Don Hickey, Special Guest Writer to The Golden Hammer
The Woodlands, December 9 – Homes developed in the Creekside Park West neighborhood on lots prepared by Howard Hughes Corporation (“HHC”), current owner of The Woodlands master-planned community, flooded at a rate 35 times greater during Hurricane Harvey than previously existing homes here, according to a group of Woodlands’ residents calling themselves “Stop The Flooding.” Their spokesperson, Don Hickey, one of the residents whose home was flooded, compiled a study that drew comparisons from three categories:
- Creekside Park West, The Woodlands newest village, located within Harris County.
- Municipal Utility District 386, a MUD created by Howard Hughes to provide services to the new village.
- All homes located in The Woodlands outside of MUD 386.
According to the study,
Category 1 – Creekside Park West experienced flooding in 331 homes of the 1,435 completed homes in the subdivision, which equals a 22.9% flood rate.
Category 2 – MUD 386 includes 4,993 homes within and outside of Creekside Park West. So, with 331 flooded homes, MUD 386 as a single entity shows a flood rate of 6.6 percent.
Category 3 – The Woodlands Township reported on October 25, 2017 that 215 homes were flooded in the Montgomery County portion of The Woodlands. The HHC Community Facts information sheet lists 33,465 residential homes plus 3,715 attached homes for a total of 37,180. Stop The Flooding estimates that an additional 350 new homes were built to date in 2017.
Conclusion – Taking total number of homes in The Woodlands, minus those accounted for in MUD 386, reveals an overall “original Woodlands” homes flood rate of only .66%. Comparing that “original” rate to the 331 flooded new homes in Creekside Park West means that single section of new homes, built on lots developed by its relatively new owner, Howard Hughes Corporation, experienced a flood rate 35 times greater than the established neighborhoods of The Woodlands.

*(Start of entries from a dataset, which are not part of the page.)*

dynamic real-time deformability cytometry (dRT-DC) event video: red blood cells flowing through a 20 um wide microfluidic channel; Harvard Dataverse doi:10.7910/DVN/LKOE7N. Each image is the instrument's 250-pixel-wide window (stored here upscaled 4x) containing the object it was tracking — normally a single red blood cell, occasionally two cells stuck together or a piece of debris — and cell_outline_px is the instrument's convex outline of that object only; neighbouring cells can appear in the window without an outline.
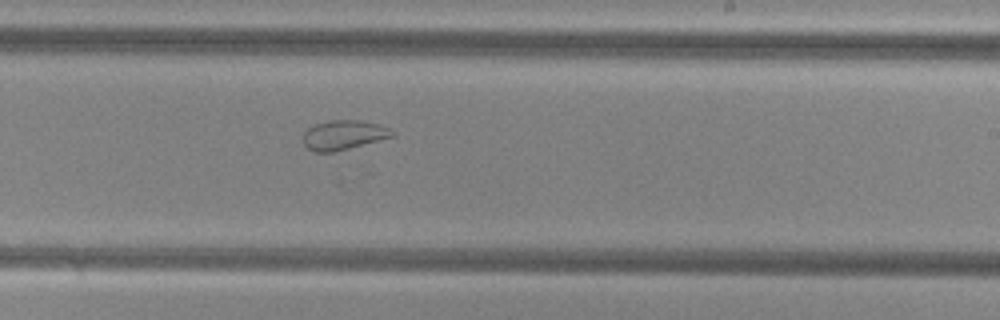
{"species": "common noctule bat (a hibernating species)", "species_latin": "Nyctalus noctula", "temperature_condition": "cold", "stored_images_in_passage": 56, "camera_frame_rate_fps": 3000, "um_per_image_px": 0.085, "animal": {"sex": "female", "body_mass_g": 29.2, "forearm_length_mm": 56.3}, "frame": {"image": 1, "passage_image": 34, "time_ms": 11.0, "image_size_px": [1000, 320], "cell_outline_px": [[396, 136], [336, 152], [316, 152], [308, 148], [304, 144], [304, 132], [308, 128], [316, 124], [332, 120], [360, 120], [380, 124], [392, 128], [396, 132]], "centroid_in_image_um": [29.29, 11.47], "position_along_channel_um": 259.7, "area_um2": 15.55}}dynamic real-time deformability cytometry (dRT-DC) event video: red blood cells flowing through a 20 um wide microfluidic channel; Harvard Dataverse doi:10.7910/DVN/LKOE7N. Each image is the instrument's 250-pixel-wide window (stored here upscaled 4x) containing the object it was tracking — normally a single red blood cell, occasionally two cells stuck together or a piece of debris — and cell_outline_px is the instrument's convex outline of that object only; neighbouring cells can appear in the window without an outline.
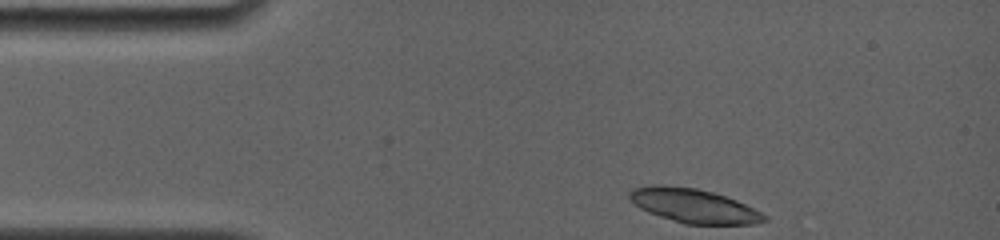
{"species": "common noctule bat (a hibernating species)", "species_latin": "Nyctalus noctula", "temperature_condition": "room temperature", "stored_images_in_passage": 3, "camera_frame_rate_fps": 4000, "um_per_image_px": 0.085, "animal": {"sex": "female", "body_mass_g": 19.0, "forearm_length_mm": 56.7}, "frame": {"image": 1, "passage_image": 1, "time_ms": 0.0, "image_size_px": [1000, 240], "cell_outline_px": [[768, 220], [756, 224], [684, 224], [648, 212], [640, 208], [628, 196], [628, 192], [632, 188], [652, 184], [660, 184], [696, 188], [712, 192], [736, 200], [768, 216]], "centroid_in_image_um": [58.95, 17.48], "position_along_channel_um": 26.1, "area_um2": 26.7}}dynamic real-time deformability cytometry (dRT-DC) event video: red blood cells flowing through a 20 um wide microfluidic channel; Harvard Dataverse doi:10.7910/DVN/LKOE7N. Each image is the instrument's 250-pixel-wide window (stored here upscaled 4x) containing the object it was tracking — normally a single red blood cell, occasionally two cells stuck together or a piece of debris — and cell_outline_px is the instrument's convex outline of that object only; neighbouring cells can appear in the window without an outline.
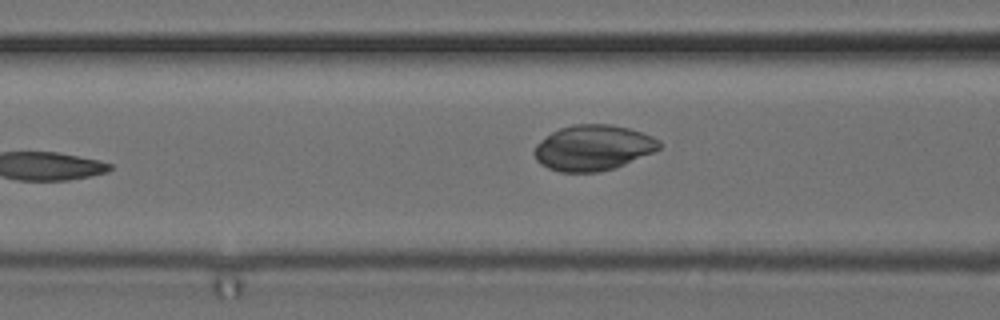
{"species": "common noctule bat (a hibernating species)", "species_latin": "Nyctalus noctula", "temperature_condition": "cold", "stored_images_in_passage": 7, "camera_frame_rate_fps": 3000, "um_per_image_px": 0.085, "animal": {"sex": "female", "body_mass_g": 24.6, "forearm_length_mm": 56.2}, "frame": {"image": 1, "passage_image": 6, "time_ms": 1.667, "image_size_px": [1000, 320], "cell_outline_px": [[660, 148], [652, 152], [616, 168], [600, 172], [560, 172], [548, 168], [540, 164], [536, 160], [532, 152], [536, 144], [552, 132], [560, 128], [572, 124], [612, 124], [628, 128], [652, 136], [660, 140]], "centroid_in_image_um": [50.38, 12.56], "position_along_channel_um": 116.2, "area_um2": 33.23}}
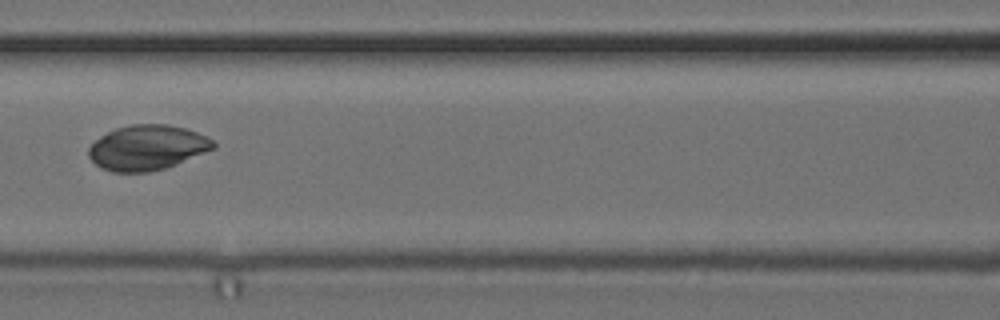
{"frame": {"image": 2, "passage_image": 7, "time_ms": 2.0, "image_size_px": [1000, 320], "cell_outline_px": [[216, 148], [176, 164], [164, 168], [148, 172], [112, 172], [100, 168], [88, 156], [88, 148], [100, 136], [116, 128], [132, 124], [168, 124], [184, 128], [196, 132], [212, 140], [216, 144]], "centroid_in_image_um": [12.5, 12.55], "position_along_channel_um": 154.1, "area_um2": 32.6}}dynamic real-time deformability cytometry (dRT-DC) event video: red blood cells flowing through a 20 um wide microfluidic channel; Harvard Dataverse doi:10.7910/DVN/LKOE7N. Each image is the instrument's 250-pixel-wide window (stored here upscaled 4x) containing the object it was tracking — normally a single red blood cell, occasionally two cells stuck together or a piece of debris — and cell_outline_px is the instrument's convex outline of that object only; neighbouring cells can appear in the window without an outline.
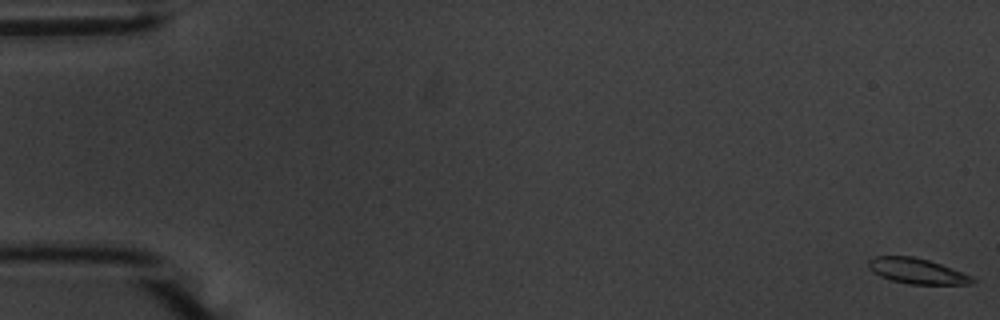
{"species": "common noctule bat (a hibernating species)", "species_latin": "Nyctalus noctula", "temperature_condition": "warm", "stored_images_in_passage": 57, "segment_of_instrument_passage": [1, 2], "camera_frame_rate_fps": 3000, "um_per_image_px": 0.085, "animal": {"sex": "male", "body_mass_g": 20.1, "forearm_length_mm": 53.5}, "frame": {"image": 1, "passage_image": 1, "time_ms": 0.0, "image_size_px": [1000, 320], "cell_outline_px": [[976, 280], [972, 284], [908, 284], [892, 280], [880, 276], [872, 272], [868, 268], [868, 260], [876, 256], [912, 256], [928, 260], [952, 268], [972, 276]], "centroid_in_image_um": [77.93, 23.04], "position_along_channel_um": 7.1, "area_um2": 15.37}}
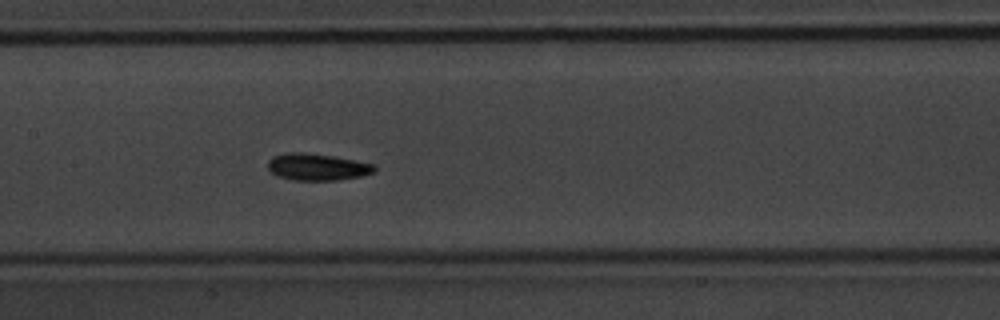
{"frame": {"image": 2, "passage_image": 28, "time_ms": 9.0, "image_size_px": [1000, 320], "cell_outline_px": [[376, 168], [372, 172], [360, 176], [336, 180], [292, 180], [276, 176], [268, 168], [268, 160], [272, 156], [288, 152], [304, 152], [332, 156], [376, 164]], "centroid_in_image_um": [26.92, 14.18], "position_along_channel_um": 180.5, "area_um2": 16.65}}
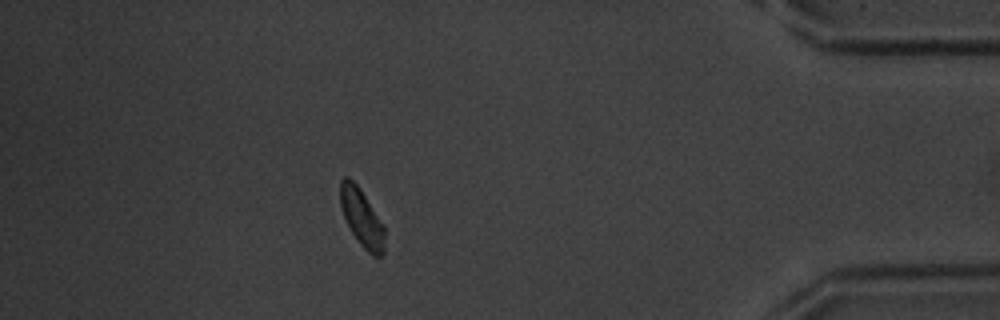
{"frame": {"image": 3, "passage_image": 50, "time_ms": 16.333, "image_size_px": [1000, 320], "cell_outline_px": [[384, 252], [380, 256], [372, 256], [360, 244], [352, 232], [344, 216], [340, 204], [340, 180], [344, 176], [348, 176], [360, 188], [384, 224]], "centroid_in_image_um": [30.76, 18.49], "position_along_channel_um": 404.4, "area_um2": 14.85}}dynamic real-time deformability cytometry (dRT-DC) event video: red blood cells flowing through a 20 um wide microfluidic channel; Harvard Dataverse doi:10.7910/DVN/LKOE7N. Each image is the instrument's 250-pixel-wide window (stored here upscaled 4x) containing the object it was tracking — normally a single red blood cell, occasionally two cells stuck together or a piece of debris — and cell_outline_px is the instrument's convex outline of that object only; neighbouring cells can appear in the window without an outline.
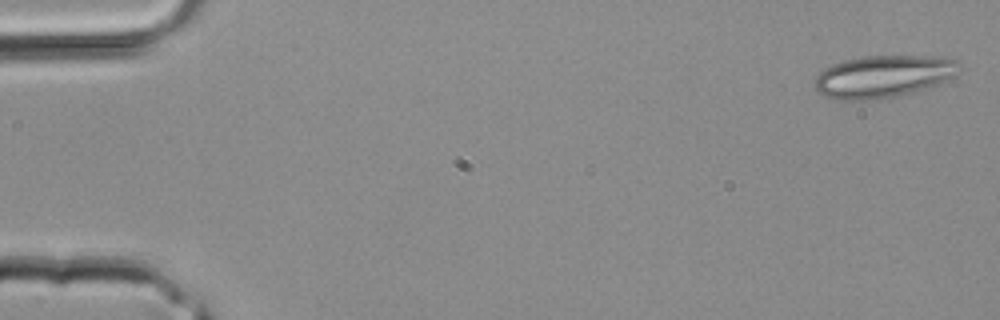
{"species": "common noctule bat (a hibernating species)", "species_latin": "Nyctalus noctula", "temperature_condition": "room temperature", "stored_images_in_passage": 3, "segment_of_instrument_passage": [2, 2], "camera_frame_rate_fps": 3000, "um_per_image_px": 0.085, "animal": {"sex": "male", "body_mass_g": 20.4}, "frame": {"image": 1, "passage_image": 3, "time_ms": 0.667, "image_size_px": [1000, 320], "cell_outline_px": [[964, 68], [960, 72], [936, 84], [912, 92], [896, 96], [876, 100], [836, 100], [824, 96], [816, 92], [816, 76], [824, 68], [832, 64], [844, 60], [864, 56], [936, 56], [960, 60]], "centroid_in_image_um": [75.09, 6.49], "position_along_channel_um": 9.9, "area_um2": 35.89}}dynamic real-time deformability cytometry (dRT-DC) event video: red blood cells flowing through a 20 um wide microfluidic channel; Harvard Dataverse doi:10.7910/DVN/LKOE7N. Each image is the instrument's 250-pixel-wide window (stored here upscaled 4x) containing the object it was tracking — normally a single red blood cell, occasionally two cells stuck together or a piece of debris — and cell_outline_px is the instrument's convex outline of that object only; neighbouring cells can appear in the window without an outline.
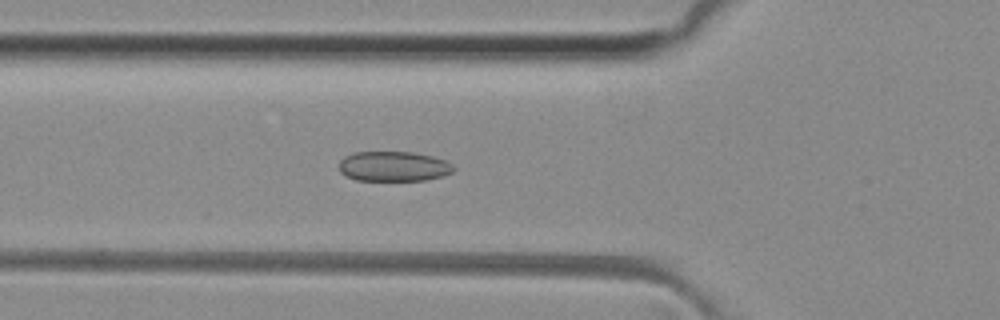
{"species": "common noctule bat (a hibernating species)", "species_latin": "Nyctalus noctula", "temperature_condition": "room temperature", "stored_images_in_passage": 37, "camera_frame_rate_fps": 3000, "um_per_image_px": 0.085, "animal": {"sex": "female", "body_mass_g": 29.2, "forearm_length_mm": 56.3}, "frame": {"image": 1, "passage_image": 4, "time_ms": 1.0, "image_size_px": [1000, 320], "cell_outline_px": [[456, 168], [452, 172], [444, 176], [424, 180], [356, 180], [340, 172], [340, 160], [344, 156], [352, 152], [412, 152], [432, 156], [444, 160], [452, 164]], "centroid_in_image_um": [33.47, 14.13], "position_along_channel_um": 92.3, "area_um2": 20.0}}
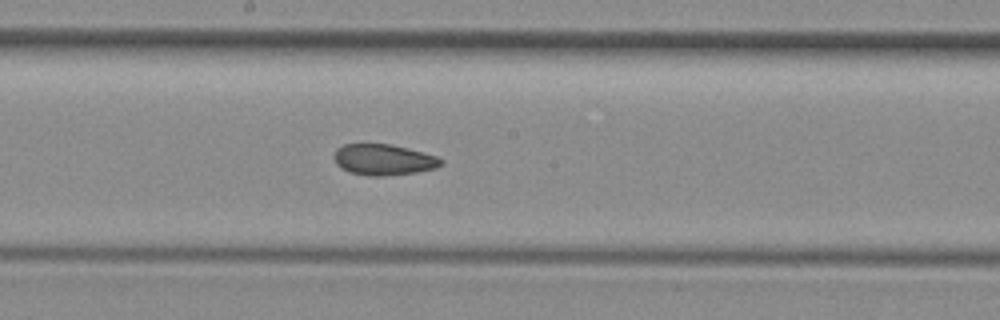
{"frame": {"image": 2, "passage_image": 13, "time_ms": 4.0, "image_size_px": [1000, 320], "cell_outline_px": [[444, 164], [436, 168], [416, 172], [384, 176], [368, 176], [348, 172], [340, 168], [336, 164], [332, 156], [336, 148], [344, 144], [392, 144], [408, 148], [436, 156], [444, 160]], "centroid_in_image_um": [32.57, 13.57], "position_along_channel_um": 215.6, "area_um2": 19.59}}
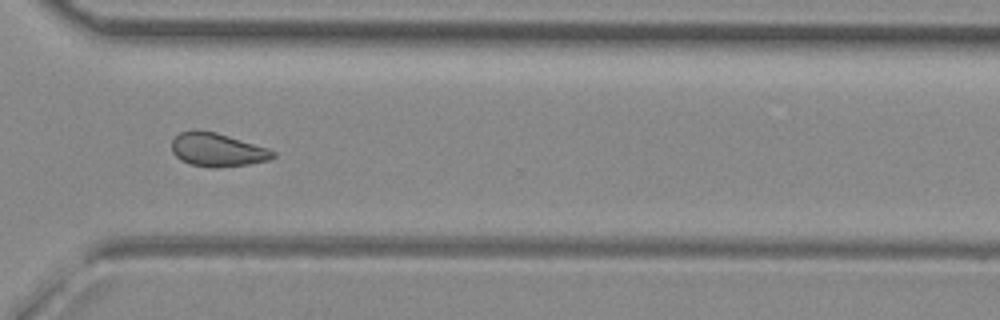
{"frame": {"image": 3, "passage_image": 23, "time_ms": 7.333, "image_size_px": [1000, 320], "cell_outline_px": [[276, 156], [268, 160], [248, 164], [216, 168], [212, 168], [188, 164], [180, 160], [172, 152], [172, 140], [180, 132], [196, 128], [216, 132], [268, 148], [276, 152]], "centroid_in_image_um": [18.45, 12.72], "position_along_channel_um": 352.2, "area_um2": 20.0}, "authors_computed_cell_mechanics": {"area_um2": 19.8832, "velocity_mm_per_s": 4.0978, "shape_relaxation_time_tau1_ms": null, "shape_relaxation_time_tau2_ms": 2.5808, "deformation_change_tau1": null, "deformation_change_tau2": 0.075}}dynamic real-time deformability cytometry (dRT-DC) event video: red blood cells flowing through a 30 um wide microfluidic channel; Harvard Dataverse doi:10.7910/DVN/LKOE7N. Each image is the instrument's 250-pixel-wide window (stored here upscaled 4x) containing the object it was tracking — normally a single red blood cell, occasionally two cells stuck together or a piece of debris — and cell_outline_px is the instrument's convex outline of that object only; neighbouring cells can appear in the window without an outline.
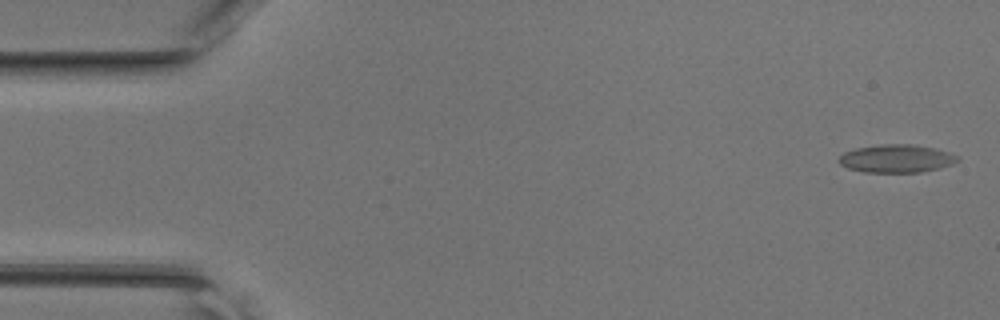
{"species": "common noctule bat (a hibernating species)", "species_latin": "Nyctalus noctula", "temperature_condition": "room temperature", "stored_images_in_passage": 46, "camera_frame_rate_fps": 3000, "um_per_image_px": 0.085, "animal": {"sex": "female", "body_mass_g": 17.0, "forearm_length_mm": 48.0}, "frame": {"image": 1, "passage_image": 1, "time_ms": 0.0, "image_size_px": [1000, 320], "cell_outline_px": [[960, 160], [952, 164], [940, 168], [920, 172], [864, 172], [848, 168], [840, 164], [836, 160], [844, 152], [856, 148], [880, 144], [912, 144], [936, 148], [960, 156]], "centroid_in_image_um": [76.21, 13.47], "position_along_channel_um": 8.8, "area_um2": 19.54}}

Don Hickey took his study and the encouragement of more than 1,500 people who have signed a petition to “Stop The Flooding,” to The Woodland Township Board meeting on December 6.
He explained: “I am a flood victim from Creekside Park, which is my third village of residence since I moved to the Woodlands 37 years ago. And yes, I worked for George Mitchell for 15 years. My mentors were the people who created this community. Most of the flooding in The Woodlands was from Spring Creek, a watershed with no plan for flood control management. Spring Creek is complicated since it borders many different jurisdictions.
There are three important points to these observations:
First, there are local solutions to flooding in Creekside Park and the flood victims are working together with MUD 386 on developing and implementing a plan for these local solutions.
Second, there are regional solutions to the flooding in the Spring Creek watershed. It is imperative that the township, the special districts and Harris, Montgomery, Grimes and Waller Counties actively engage and work together with state and federal officials to design solutions and compete for funding. There are large competing projects for funding and we must be organized to be successful. I offer my services to participate in this process.
Third, as a community we need to take control of our destiny. Our community was not designed for local control. It was designed to give the developer complete freedom to establish standards and to develop with little to no accountability. For most of my years as a Woodlands Resident, I strongly believed that world class urban planners overseen by a benevolent dictator were more effective than a political process. Mr. Mitchell was intently focused on quality and he established and enforced the standards of our community.
That is no longer the case. We are now an ATM machine. I have nothing against free enterprise or seeking a profit. However, I have watched the development company state that they have met all minimum standards for flood control. I have watched them abdicate any responsibility for the quality of their product. I have reviewed the corners that were cut in the development of my neighborhood which were focused on profitability in lieu of quality. This is why Creekside Park West had 35 times the flooding rate of the more established areas of The Woodlands, all outside of MUD 386.
CALLS FOR HALT TO MORE CONSTRUCTION AND INCORPORATION AS A CITY
This has led me to a 180 degree change in my opinion. I now believe that the developer of The Woodlands cannot be trusted to establish standards for our community. Some standards like schools and amenities are already well established. Harris County has now established new standards for flood control that will require a lot of work to bring the older areas into compliance. In Creekside Park West, future construction which leads to more runoff should be halted until these new standards can be met.
One of the remaining standards in the community that has not been established is density and traffic. The higher the density, the higher the traffic and the higher the profitability on development. Think Uptown Houston. High density, high profits, awful traffic. Many people moved to The Woodlands to avoid that.
Our community must take control of establishing standards for density and traffic before it is too late. The only means to achieve this is to commence incorporation as a city and implement zoning. In my neighborhood, profit was, obviously and sadly, chosen over quality. Our residents now realize that single-minded developers, based outside our community, view us as just an ATM machine. The developer will continue to choose profitability over the interests of our family community. The Woodlands is our home and our community and, I know I speak on behalf of most residents; the time has come for us to take control.
Don Hickey is a resident of Creekside Park West, a spokesman for “Stop the Flooding,” and a banker.